@bytesbrains/pi-textbrowser

v1.1.0

Published

3 days ago

Headless browser for Pi — browse the web with DOM + OCR text maps. No image tokens, 10-50x cheaper than screenshot-based browsing.

0High
0Medium
0Low

nandal

pi-package pi-extension browser automation playwright ocr tesseract web-scraping

TextBrowser for Pi

Headless browser extension for Pi — browse the web with structured DOM + OCR text maps. 10-50x cheaper than screenshot-based browsing.

┌─────────────┐     browser_navigate(url)     ┌─────────────┐
│   Pi Agent  │ ─────────────────────────────>│  Playwright │
│  (you)      │                               │   Chromium  │
│             │ <─ DOM + OCR text map ────────│             │
└─────────────┘        (~200 tokens)          └─────────────┘

Why TextBrowser?

| Approach | ~Tokens | Relative Cost | |---|---|---| | PNG 1920×1080 (vision model) | ~1,500–3,000 | 100% | | TextBrowser (text-only) | ~150–400 | 5–15% |

Vision-model screenshots burn thousands of tokens per page. TextBrowser captures the DOM structure + runs OCR on a screenshot, then discards the image. Only clean, structured text reaches the AI. You get element lists, bounding boxes, visible text, and OCR content — all for a fraction of the cost.

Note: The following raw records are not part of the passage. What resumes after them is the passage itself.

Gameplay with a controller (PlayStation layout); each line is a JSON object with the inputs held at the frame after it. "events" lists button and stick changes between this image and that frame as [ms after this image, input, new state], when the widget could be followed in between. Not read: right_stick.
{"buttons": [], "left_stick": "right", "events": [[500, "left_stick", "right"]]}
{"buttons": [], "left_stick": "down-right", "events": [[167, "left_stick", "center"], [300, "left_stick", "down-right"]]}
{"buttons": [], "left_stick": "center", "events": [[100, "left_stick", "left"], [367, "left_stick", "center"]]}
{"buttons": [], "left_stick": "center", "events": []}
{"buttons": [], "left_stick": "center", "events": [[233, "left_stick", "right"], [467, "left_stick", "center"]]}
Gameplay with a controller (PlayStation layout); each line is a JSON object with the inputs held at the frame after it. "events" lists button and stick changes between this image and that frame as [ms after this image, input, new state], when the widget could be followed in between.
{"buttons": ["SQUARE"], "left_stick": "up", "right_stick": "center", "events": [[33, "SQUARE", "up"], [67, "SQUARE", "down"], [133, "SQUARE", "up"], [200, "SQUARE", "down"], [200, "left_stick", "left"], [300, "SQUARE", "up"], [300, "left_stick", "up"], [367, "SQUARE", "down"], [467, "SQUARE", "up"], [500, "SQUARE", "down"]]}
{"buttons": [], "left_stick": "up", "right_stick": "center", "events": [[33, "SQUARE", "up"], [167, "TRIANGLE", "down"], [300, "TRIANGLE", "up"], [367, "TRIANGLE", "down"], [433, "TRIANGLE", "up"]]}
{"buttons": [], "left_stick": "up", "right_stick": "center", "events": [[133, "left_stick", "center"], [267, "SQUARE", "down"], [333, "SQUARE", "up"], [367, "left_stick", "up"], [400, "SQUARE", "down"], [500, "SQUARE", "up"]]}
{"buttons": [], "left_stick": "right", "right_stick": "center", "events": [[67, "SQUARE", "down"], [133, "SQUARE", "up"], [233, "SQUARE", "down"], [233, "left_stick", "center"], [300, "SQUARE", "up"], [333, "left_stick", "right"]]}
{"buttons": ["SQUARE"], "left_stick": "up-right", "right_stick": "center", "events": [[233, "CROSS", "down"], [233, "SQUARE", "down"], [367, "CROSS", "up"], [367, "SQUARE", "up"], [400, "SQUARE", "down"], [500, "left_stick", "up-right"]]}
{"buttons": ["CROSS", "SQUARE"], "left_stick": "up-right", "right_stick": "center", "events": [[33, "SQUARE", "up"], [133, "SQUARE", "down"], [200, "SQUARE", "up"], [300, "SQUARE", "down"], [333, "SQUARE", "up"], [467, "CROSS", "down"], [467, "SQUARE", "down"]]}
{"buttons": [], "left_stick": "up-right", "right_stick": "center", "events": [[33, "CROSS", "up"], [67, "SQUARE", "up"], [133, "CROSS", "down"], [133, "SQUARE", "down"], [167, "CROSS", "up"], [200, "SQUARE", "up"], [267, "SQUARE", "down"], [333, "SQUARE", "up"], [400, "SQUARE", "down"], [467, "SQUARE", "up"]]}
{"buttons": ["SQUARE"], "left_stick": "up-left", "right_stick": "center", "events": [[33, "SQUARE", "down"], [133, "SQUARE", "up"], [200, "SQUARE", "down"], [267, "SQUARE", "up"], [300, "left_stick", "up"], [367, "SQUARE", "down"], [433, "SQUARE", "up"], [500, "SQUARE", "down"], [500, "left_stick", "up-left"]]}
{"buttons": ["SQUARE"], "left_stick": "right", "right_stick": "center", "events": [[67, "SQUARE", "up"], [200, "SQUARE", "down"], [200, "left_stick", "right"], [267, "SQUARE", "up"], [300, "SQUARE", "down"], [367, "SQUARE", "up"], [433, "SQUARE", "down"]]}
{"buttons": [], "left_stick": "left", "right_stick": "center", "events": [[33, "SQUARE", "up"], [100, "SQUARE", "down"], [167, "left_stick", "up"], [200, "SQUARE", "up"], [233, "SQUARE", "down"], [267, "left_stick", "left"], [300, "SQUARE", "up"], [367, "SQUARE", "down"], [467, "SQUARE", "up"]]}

Need to see colors or layout? Flip to visual mode and get the PNG too.

Install

pi install npm:pi-textbrowser
npx playwright install chromium

Or add to your .pi/settings.json:

{
  "packages": ["npm:pi-textbrowser"]
}

Note: The Playwright Chromium binary is a one-time install.

Tools

| Tool | What it does | |---|---| | browser_navigate | Open a URL, return page context | | browser_click | Click by selector / text / XPath | | browser_type | Fill input fields | | browser_scroll | Scroll page or element into view | | browser_screenshot | Capture current page context | | browser_read | Read current page without changing it | | browser_evaluate | Run JavaScript in the page |

Dual-Mode Design

Text-only mode (default) — use for 90% of tasks

browser_navigate(url="https://example.com")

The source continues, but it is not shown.